Bengaloored is a 2010 Indian English feature film set in Bangalore, directed by Swaroop Kanchi. The film stars Harish Raj and Meghana Mudiyam.

==Plot==
Babruahana returns home to Bangalore from France and hopes to author a book. He goes to meet gorgeous Radha, a school-friend, on whom he always had a crush. They meet and continue meeting, and Babruahana hopes to propose to her soon. He then sets about to meet his favorite author, Ramana, as well as his estranged love, Vanamala. He does not look forward to meeting his widowed father, but does so, and finds him remarried to Madhu. He will also find that a six-lane highway is about to be built around his ancestral home, which may be demolished. He also catches up with his friend, Siddharth, who has become a much-revered Sanyasi.
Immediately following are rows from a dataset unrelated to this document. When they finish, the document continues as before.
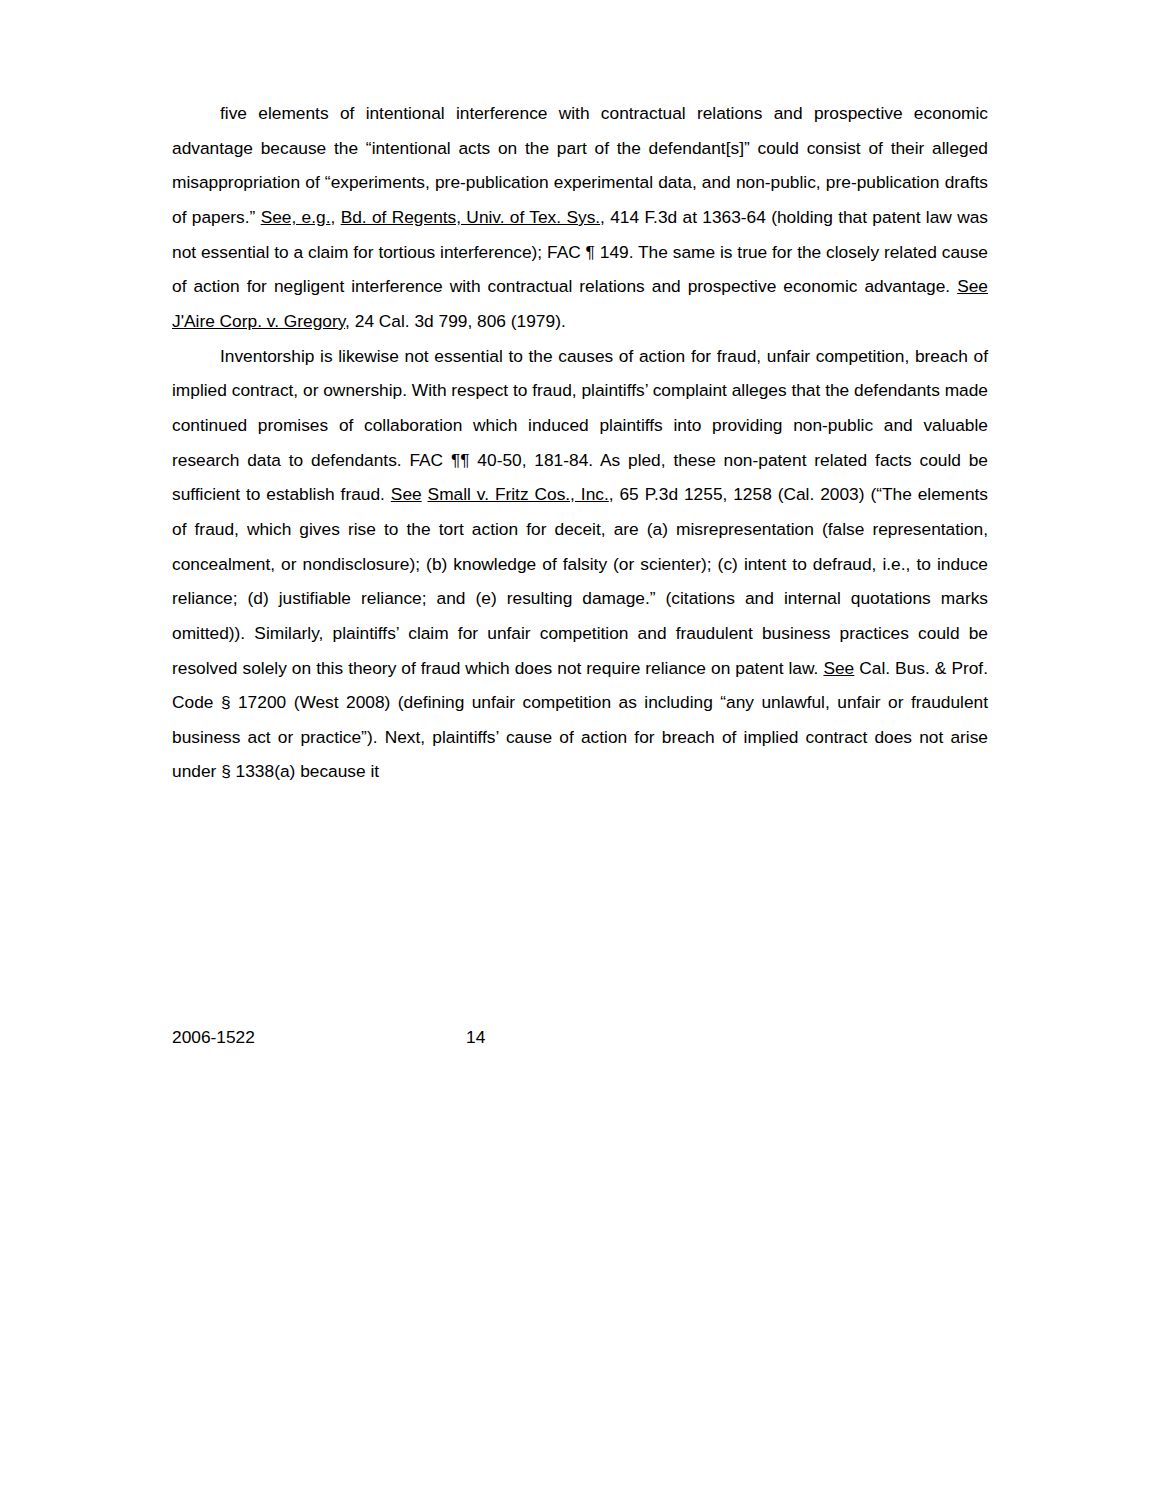five elements of intentional interference with contractual relations and prospective economic advantage because the “intentional acts on the part of the defendant[s]” could consist of their alleged misappropriation of “experiments, pre-publication experimental data, and non-public, pre-publication drafts of papers.” See, e.g., Bd. of Regents, Univ. of Tex. Sys., 414 F.3d at 1363-64 (holding that patent law was not essential to a claim for tortious interference); FAC ¶ 149. The same is true for the closely related cause of action for negligent interference with contractual relations and prospective economic advantage. See J'Aire Corp. v. Gregory, 24 Cal. 3d 799, 806 (1979).
Inventorship is likewise not essential to the causes of action for fraud, unfair competition, breach of implied contract, or ownership. With respect to fraud, plaintiffs’ complaint alleges that the defendants made continued promises of collaboration which induced plaintiffs into providing non-public and valuable research data to defendants. FAC ¶¶ 40-50, 181-84. As pled, these non-patent related facts could be sufficient to establish fraud. See Small v. Fritz Cos., Inc., 65 P.3d 1255, 1258 (Cal. 2003) (“The elements of fraud, which gives rise to the tort action for deceit, are (a) misrepresentation (false representation, concealment, or nondisclosure); (b) knowledge of falsity (or scienter); (c) intent to defraud, i.e., to induce reliance; (d) justifiable reliance; and (e) resulting damage.” (citations and internal quotations marks omitted)). Similarly, plaintiffs’ claim for unfair competition and fraudulent business practices could be resolved solely on this theory of fraud which does not require reliance on patent law. See Cal. Bus. & Prof. Code § 17200 (West 2008) (defining unfair competition as including “any unlawful, unfair or fraudulent business act or practice”). Next, plaintiffs’ cause of action for breach of implied contract does not arise under § 1338(a) because it
2006-1522 14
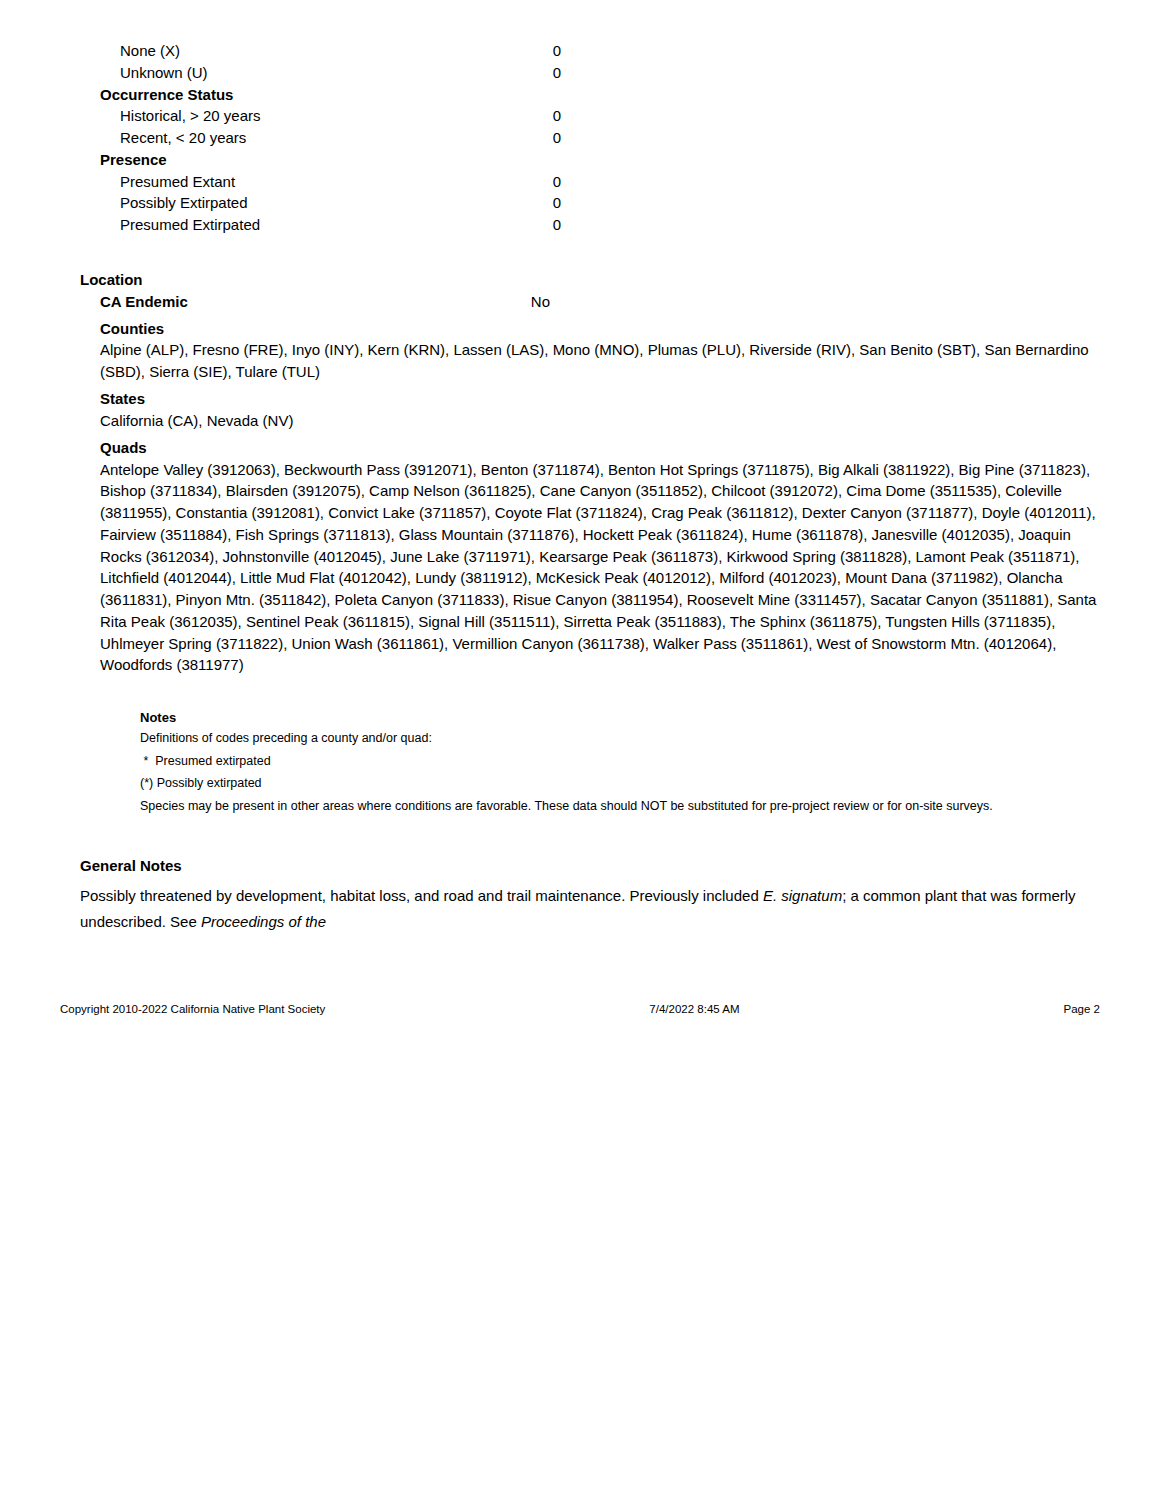None (X) 0
Unknown (U) 0
Occurrence Status
Historical, > 20 years 0
Recent, < 20 years 0
Presence
Presumed Extant 0
Possibly Extirpated 0
Presumed Extirpated 0
Location
CA Endemic No
Counties
Alpine (ALP), Fresno (FRE), Inyo (INY), Kern (KRN), Lassen (LAS), Mono (MNO), Plumas (PLU), Riverside (RIV), San Benito (SBT), San Bernardino (SBD), Sierra (SIE), Tulare (TUL)
States
California (CA), Nevada (NV)
Quads
Antelope Valley (3912063), Beckwourth Pass (3912071), Benton (3711874), Benton Hot Springs (3711875), Big Alkali (3811922), Big Pine (3711823), Bishop (3711834), Blairsden (3912075), Camp Nelson (3611825), Cane Canyon (3511852), Chilcoot (3912072), Cima Dome (3511535), Coleville (3811955), Constantia (3912081), Convict Lake (3711857), Coyote Flat (3711824), Crag Peak (3611812), Dexter Canyon (3711877), Doyle (4012011), Fairview (3511884), Fish Springs (3711813), Glass Mountain (3711876), Hockett Peak (3611824), Hume (3611878), Janesville (4012035), Joaquin Rocks (3612034), Johnstonville (4012045), June Lake (3711971), Kearsarge Peak (3611873), Kirkwood Spring (3811828), Lamont Peak (3511871), Litchfield (4012044), Little Mud Flat (4012042), Lundy (3811912), McKesick Peak (4012012), Milford (4012023), Mount Dana (3711982), Olancha (3611831), Pinyon Mtn. (3511842), Poleta Canyon (3711833), Risue Canyon (3811954), Roosevelt Mine (3311457), Sacatar Canyon (3511881), Santa Rita Peak (3612035), Sentinel Peak (3611815), Signal Hill (3511511), Sirretta Peak (3511883), The Sphinx (3611875), Tungsten Hills (3711835), Uhlmeyer Spring (3711822), Union Wash (3611861), Vermillion Canyon (3611738), Walker Pass (3511861), West of Snowstorm Mtn. (4012064), Woodfords (3811977)
Notes
Definitions of codes preceding a county and/or quad:
* Presumed extirpated
(*) Possibly extirpated
Species may be present in other areas where conditions are favorable. These data should NOT be substituted for pre-project review or for on-site surveys.
General Notes
Possibly threatened by development, habitat loss, and road and trail maintenance. Previously included E. signatum; a common plant that was formerly undescribed. See Proceedings of the
Copyright 2010-2022 California Native Plant Society 7/4/2022 8:45 AM Page 2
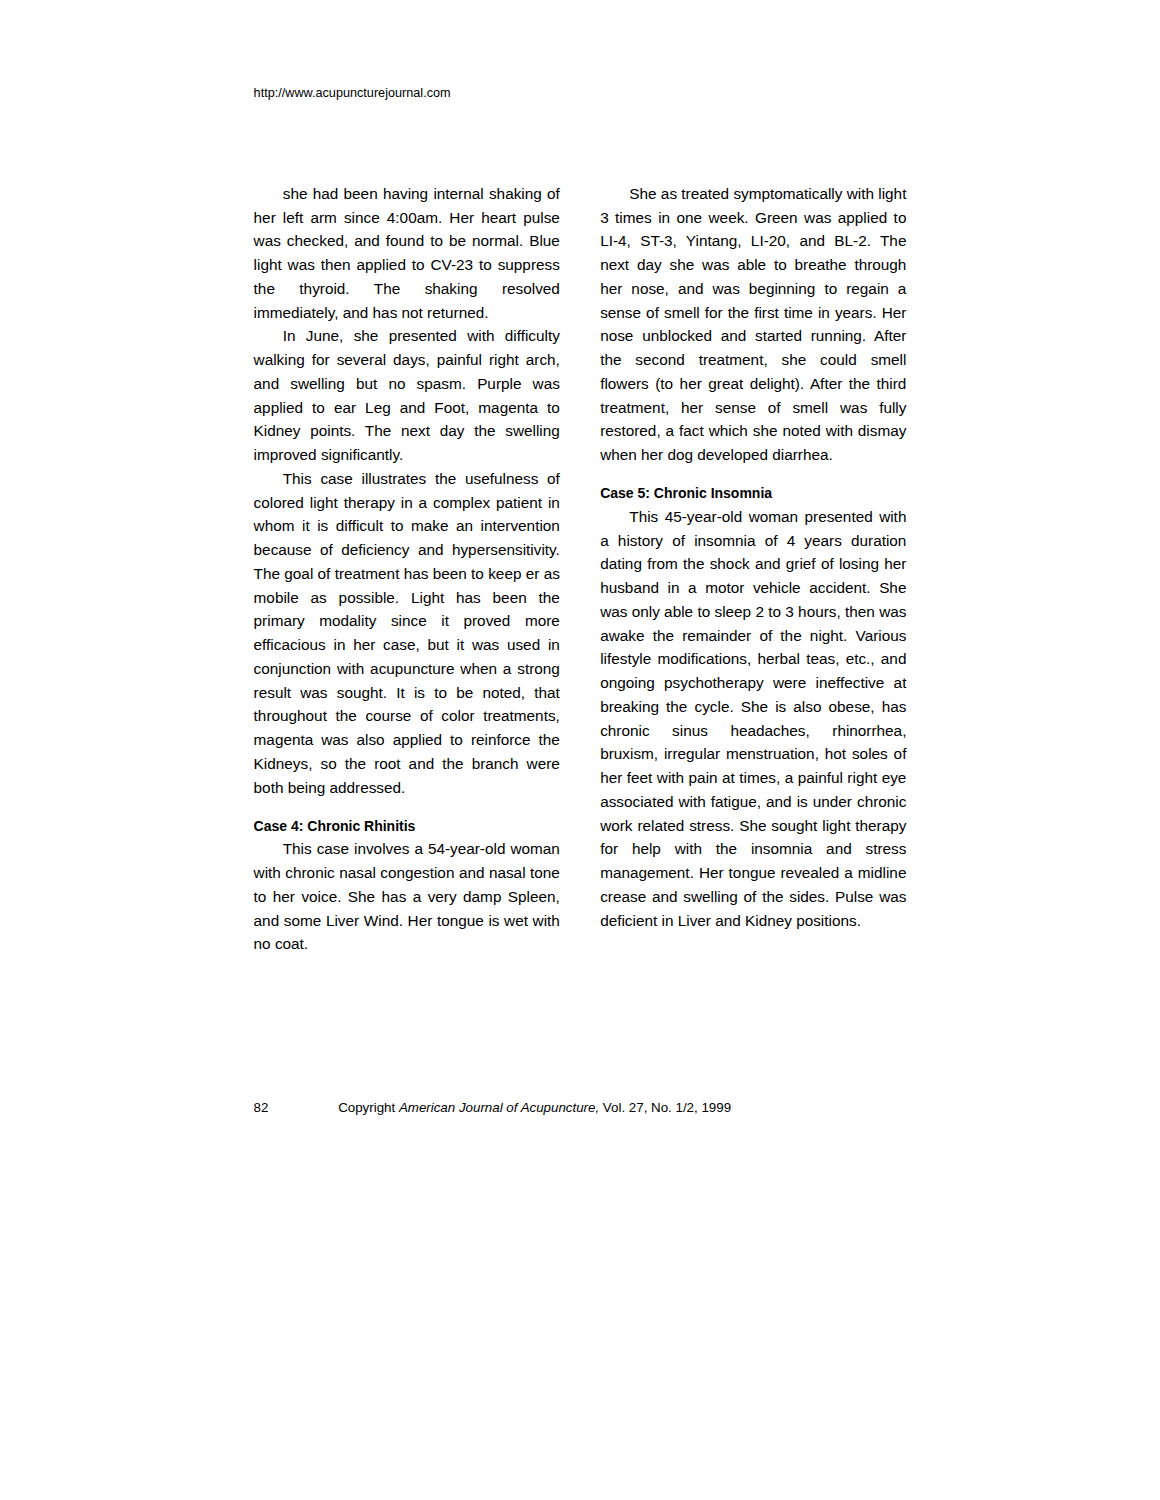http://www.acupuncturejournal.com
she had been having internal shaking of her left arm since 4:00am. Her heart pulse was checked, and found to be normal. Blue light was then applied to CV-23 to suppress the thyroid. The shaking resolved immediately, and has not returned.
In June, she presented with difficulty walking for several days, painful right arch, and swelling but no spasm. Purple was applied to ear Leg and Foot, magenta to Kidney points. The next day the swelling improved significantly.
This case illustrates the usefulness of colored light therapy in a complex patient in whom it is difficult to make an intervention because of deficiency and hypersensitivity. The goal of treatment has been to keep er as mobile as possible. Light has been the primary modality since it proved more efficacious in her case, but it was used in conjunction with acupuncture when a strong result was sought. It is to be noted, that throughout the course of color treatments, magenta was also applied to reinforce the Kidneys, so the root and the branch were both being addressed.
Case 4: Chronic Rhinitis
This case involves a 54-year-old woman with chronic nasal congestion and nasal tone to her voice. She has a very damp Spleen, and some Liver Wind. Her tongue is wet with no coat.
She as treated symptomatically with light 3 times in one week. Green was applied to LI-4, ST-3, Yintang, LI-20, and BL-2. The next day she was able to breathe through her nose, and was beginning to regain a sense of smell for the first time in years. Her nose unblocked and started running. After the second treatment, she could smell flowers (to her great delight). After the third treatment, her sense of smell was fully restored, a fact which she noted with dismay when her dog developed diarrhea.
Case 5: Chronic Insomnia
This 45-year-old woman presented with a history of insomnia of 4 years duration dating from the shock and grief of losing her husband in a motor vehicle accident. She was only able to sleep 2 to 3 hours, then was awake the remainder of the night. Various lifestyle modifications, herbal teas, etc., and ongoing psychotherapy were ineffective at breaking the cycle. She is also obese, has chronic sinus headaches, rhinorrhea, bruxism, irregular menstruation, hot soles of her feet with pain at times, a painful right eye associated with fatigue, and is under chronic work related stress. She sought light therapy for help with the insomnia and stress management. Her tongue revealed a midline crease and swelling of the sides. Pulse was deficient in Liver and Kidney positions.
82 Copyright American Journal of Acupuncture, Vol. 27, No. 1/2, 1999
As he struggles to adapt to the changes – nothing prepares him for the shocks that await him.

==Cast==
- Harish Raj ... Babruahana
- Meghana Mudiyam ... Radha
- Srinivas Prabhu ... Ramana
- Lakshmi Chandrashekar ... Vanamala
- R. T. Kumar ... Babruahana's father
- Suma Vinod ... Madhu
- H. V. Prakash ... BBMP Guy
- Swaroop Kanchi ... Siddharth

== Reception ==
A critic from Bollywood Hungama wrote that "Really, this film is made for a very very very niche audience and even for that segment which revels on decoding art house cinema, Bengaloored could be quite an ordeal to sit through in entirety".